ヘパリンの抗凝固効果が十分に認められず、APTT を 1.5 倍に延長するために 35,000 単位/ 日以上のヘパリンを要する病態は「ヘパリン抵抗性」として知られる。

出血性副作用はヘパリン療法の約 20%(2~30%)に認められる。出血は脳出血・消化管出血・肺出血・硬膜外血腫・後腹膜血腫・腹腔内出血・術後出血・刺入部出血など様々な出血症状が認められる。異常が認められた場合にはヘパリンを減量または中断し適切な処置を行う。急速にヘパリンの効果を抑制する必要がある場合には、プロタミン硫酸塩の静脈内投与を行う。プロタミンは,低分子量の強塩基性蛋白であり,AT・ヘパリン複合体からヘパリンを解離して,プロタミン・ヘパリン複合体を形成し,抗ヘパリン作用を発揮する。

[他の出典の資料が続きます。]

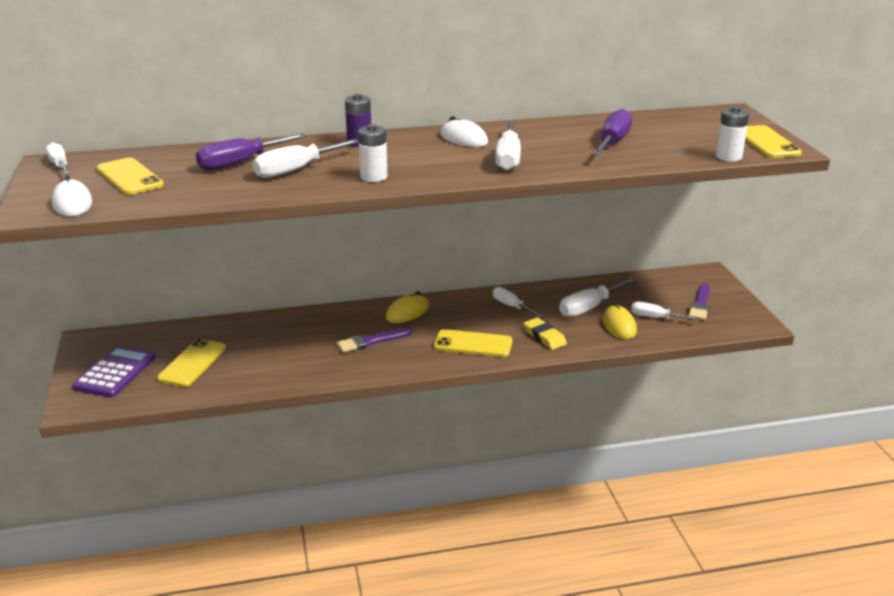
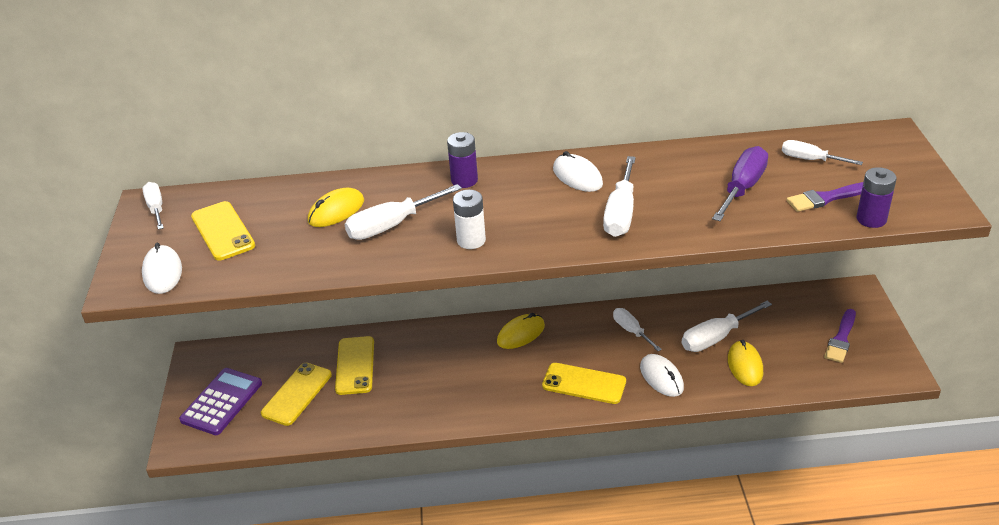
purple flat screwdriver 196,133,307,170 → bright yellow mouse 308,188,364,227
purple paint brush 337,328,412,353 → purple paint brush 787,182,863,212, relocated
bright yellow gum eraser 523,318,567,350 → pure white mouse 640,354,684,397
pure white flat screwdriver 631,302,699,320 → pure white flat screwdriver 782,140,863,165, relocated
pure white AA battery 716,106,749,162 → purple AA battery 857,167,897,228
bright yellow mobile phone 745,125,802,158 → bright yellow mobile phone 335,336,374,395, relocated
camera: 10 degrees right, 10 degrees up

1,000 単位のヘパリンを中和するためには,10~15 mg のプロタミンが必要とされる.
50 mg を投与総量の上限として、APTT の測定により血液凝固能の改善程度を評価しながら血圧降下やショックなどの副作用に注意して慎重に投与する。
プロタミン中和後の APTT の再延長は,「ヘパリンの反跳現象」として知られる。